GIL-less versus AME¶
The first point is in favor of the so-called Automatic Mutual Exclusion approach. The issue with using threads (in any language with or without a GIL) is that threads are fundamentally non-deterministic. In other words, the programs' behaviors are not reproductible at all, and worse, we cannot even reason about it --- it becomes quickly messy. We would have to consider all possible combinations of code paths and timings, and we cannot hope to write tests that cover all combinations. This fact is often documented as one of the main blockers towards writing successful multithreaded applications.
We need to solve this issue with a higher-level solution. Such solutions exist theoretically, and Automatic Mutual Exclusion (AME) is one of them. The idea of AME is that we divide the execution of each thread into a number of "atomic blocks". Each block is well-delimited and typically large. Each block runs atomically, as if it acquired a GIL for its whole duration. The trick is that internally we use Transactional Memory, which is a technique that lets the system run the atomic blocks from each thread in parallel, while giving the programmer the illusion that the blocks have been run in some global serialized order.
This doesn't magically solve all possible issues, but it helps a lot: it is far easier to reason in terms of a random ordering of large atomic blocks than in terms of a random ordering of lines of code --- not to mention the mess that multithreaded C is, where even a random ordering of instructions is not a sufficient model any more.
How do such atomic blocks look like? For example, a program might contain a loop over all keys of a dictionary, performing some "mostly-independent" work on each value. This is a typical example: each atomic block is one iteration through the loop. By using the technique described here, we can run the iterations in parallel (e.g. using a thread pool) but using AME to ensure that they appear to run serially.
In Python, we don't care about the order in which the loop iterations are done, because we are anyway iterating over the keys of a dictionary. So we get exactly the same effect as before: the iterations still run in some random order, but --- and that's the important point --- they appear to run in a global serialized order. In other words, we introduced parallelism, but only under the hood: from the programmer's point of view, his program still appears to run completely serially. Parallelisation as a theoretically invisible optimization... more about the "theoretically" in the next paragraph.
Note that randomness of order is not fundamental: they are techniques building on top of AME that can be used to force the order of the atomic blocks, if needed.
PyPy and STM/AME¶
Talking more precisely about PyPy: the current prototype pypy-stm is doing precisely this. In pypy-stm, the length of the atomic blocks is selected in one of two ways: either explicitly or automatically.
The automatic selection gives blocks corresponding to some small number of bytecodes, in which case we have merely a GIL-less Python: multiple threads will appear to run serially, with the execution randomly switching from one thread to another at bytecode boundaries, just like in CPython.

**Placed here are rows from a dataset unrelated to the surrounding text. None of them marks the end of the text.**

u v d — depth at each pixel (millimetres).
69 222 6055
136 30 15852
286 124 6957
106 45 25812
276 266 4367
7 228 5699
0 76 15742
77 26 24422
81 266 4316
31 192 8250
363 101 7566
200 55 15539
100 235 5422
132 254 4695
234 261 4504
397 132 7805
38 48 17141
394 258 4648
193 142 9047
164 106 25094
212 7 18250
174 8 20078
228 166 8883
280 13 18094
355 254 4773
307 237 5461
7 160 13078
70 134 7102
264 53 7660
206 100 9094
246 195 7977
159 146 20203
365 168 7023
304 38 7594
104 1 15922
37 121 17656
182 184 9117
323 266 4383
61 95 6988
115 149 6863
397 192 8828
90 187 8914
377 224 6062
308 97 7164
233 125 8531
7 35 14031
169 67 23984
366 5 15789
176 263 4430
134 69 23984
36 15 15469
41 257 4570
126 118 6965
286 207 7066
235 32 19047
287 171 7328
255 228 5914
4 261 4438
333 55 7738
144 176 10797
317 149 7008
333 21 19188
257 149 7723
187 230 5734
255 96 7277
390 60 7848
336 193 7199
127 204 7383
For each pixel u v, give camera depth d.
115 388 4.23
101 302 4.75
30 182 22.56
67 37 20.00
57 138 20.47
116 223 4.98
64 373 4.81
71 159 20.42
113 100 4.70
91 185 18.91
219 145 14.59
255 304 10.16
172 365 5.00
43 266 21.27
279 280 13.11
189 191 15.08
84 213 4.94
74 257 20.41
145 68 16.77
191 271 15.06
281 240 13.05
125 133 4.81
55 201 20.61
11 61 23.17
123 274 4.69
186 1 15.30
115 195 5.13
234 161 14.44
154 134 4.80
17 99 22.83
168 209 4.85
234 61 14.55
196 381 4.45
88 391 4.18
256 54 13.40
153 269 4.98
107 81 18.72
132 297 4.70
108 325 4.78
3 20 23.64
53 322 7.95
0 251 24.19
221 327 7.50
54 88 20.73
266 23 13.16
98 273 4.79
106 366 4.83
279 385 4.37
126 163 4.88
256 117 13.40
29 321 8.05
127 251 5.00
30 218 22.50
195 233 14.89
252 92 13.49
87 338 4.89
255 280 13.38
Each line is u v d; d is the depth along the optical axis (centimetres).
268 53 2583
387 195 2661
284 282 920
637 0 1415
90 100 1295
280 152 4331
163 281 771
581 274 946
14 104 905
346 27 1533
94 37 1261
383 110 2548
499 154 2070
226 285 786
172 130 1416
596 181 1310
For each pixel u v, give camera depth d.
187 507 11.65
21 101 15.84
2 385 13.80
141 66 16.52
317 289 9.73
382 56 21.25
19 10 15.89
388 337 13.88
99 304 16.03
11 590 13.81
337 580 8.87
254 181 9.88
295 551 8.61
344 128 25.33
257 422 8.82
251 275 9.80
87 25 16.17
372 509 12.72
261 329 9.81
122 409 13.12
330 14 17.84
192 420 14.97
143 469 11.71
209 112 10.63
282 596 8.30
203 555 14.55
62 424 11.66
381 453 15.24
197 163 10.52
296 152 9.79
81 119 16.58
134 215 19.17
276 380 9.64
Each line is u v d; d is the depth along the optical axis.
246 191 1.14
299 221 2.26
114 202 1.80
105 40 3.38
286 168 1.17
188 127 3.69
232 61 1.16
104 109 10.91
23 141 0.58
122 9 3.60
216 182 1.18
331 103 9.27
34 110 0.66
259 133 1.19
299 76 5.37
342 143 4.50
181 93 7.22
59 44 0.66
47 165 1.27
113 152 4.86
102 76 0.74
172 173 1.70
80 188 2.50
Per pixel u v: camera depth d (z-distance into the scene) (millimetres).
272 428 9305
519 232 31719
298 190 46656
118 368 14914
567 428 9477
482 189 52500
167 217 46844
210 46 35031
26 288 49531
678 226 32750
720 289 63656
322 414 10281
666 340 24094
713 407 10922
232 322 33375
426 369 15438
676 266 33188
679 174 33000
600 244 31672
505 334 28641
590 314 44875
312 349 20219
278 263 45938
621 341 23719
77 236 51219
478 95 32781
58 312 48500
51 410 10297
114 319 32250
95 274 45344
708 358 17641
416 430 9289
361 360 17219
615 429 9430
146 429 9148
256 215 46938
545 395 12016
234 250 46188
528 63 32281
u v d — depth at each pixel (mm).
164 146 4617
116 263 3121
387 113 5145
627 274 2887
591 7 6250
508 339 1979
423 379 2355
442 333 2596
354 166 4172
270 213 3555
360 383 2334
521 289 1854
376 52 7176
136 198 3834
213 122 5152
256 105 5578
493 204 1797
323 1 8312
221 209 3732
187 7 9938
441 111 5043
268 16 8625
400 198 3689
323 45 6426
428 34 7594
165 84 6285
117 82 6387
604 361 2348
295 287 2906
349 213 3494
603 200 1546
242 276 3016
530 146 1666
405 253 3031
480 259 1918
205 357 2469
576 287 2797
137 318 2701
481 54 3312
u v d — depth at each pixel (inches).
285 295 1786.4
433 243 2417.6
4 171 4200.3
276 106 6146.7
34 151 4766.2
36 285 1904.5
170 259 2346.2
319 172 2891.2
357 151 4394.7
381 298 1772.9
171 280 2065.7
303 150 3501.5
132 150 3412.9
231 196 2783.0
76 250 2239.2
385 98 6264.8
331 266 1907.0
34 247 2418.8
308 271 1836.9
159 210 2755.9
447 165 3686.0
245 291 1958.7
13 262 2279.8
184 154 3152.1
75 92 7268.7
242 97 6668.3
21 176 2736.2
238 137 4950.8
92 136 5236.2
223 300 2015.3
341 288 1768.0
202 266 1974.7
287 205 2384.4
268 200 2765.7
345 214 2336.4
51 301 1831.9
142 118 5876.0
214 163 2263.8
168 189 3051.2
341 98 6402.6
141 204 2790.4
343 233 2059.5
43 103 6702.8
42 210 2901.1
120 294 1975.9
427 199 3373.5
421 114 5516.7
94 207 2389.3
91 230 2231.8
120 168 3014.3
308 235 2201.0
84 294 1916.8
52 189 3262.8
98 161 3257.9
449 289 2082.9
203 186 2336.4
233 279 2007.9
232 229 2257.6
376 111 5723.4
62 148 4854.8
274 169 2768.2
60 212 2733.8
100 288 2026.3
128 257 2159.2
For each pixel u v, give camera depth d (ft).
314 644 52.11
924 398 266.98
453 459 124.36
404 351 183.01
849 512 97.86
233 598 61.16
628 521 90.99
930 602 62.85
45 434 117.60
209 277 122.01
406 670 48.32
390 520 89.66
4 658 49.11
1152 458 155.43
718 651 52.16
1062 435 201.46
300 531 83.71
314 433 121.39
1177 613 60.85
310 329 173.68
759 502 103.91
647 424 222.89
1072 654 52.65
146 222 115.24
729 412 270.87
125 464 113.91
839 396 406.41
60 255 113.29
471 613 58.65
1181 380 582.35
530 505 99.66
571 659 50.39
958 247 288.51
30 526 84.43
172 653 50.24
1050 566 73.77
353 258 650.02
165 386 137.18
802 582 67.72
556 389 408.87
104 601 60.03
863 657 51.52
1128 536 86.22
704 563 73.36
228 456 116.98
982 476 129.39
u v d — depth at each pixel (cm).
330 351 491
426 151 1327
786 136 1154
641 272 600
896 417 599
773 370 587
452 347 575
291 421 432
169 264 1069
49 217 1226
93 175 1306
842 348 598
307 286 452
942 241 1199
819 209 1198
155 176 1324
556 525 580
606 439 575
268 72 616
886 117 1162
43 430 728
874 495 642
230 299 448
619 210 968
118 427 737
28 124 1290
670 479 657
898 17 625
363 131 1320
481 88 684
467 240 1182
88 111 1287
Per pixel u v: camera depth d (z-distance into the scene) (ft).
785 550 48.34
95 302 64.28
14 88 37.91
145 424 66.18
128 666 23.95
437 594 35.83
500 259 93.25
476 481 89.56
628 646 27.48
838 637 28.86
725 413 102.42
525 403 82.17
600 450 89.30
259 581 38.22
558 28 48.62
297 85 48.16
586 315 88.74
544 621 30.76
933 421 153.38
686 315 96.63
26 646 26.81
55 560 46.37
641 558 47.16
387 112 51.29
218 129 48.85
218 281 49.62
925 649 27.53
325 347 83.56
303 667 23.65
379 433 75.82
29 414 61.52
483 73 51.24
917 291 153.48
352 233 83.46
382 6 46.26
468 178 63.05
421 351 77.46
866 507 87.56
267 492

The explicit selection is closer to what was described in the previous section: someone --- the programmer or the author of some library that the programmer uses --- will explicitly put with thread.atomic: in the source, which delimitates an atomic block. For example, we can use it to build a library that can be used to iterate over the keys of a dictionary: instead of iterating over the dictionary directly, we would use some custom utility which gives the elements "in parallel". It would give them by using internally a pool of threads, but enclosing every handling of an element into such a with thread.atomic block.
This gives the nice illusion of a global serialized order, and thus gives us a well-behaving model of the program's behavior.
Restating this differently, the only semantical difference between pypy-stm and a regular PyPy or CPython is that it has thread.atomic, which is a context manager that gives the illusion of forcing the GIL to not be released during the execution of the corresponding block of code. Apart from this addition, they are apparently identical.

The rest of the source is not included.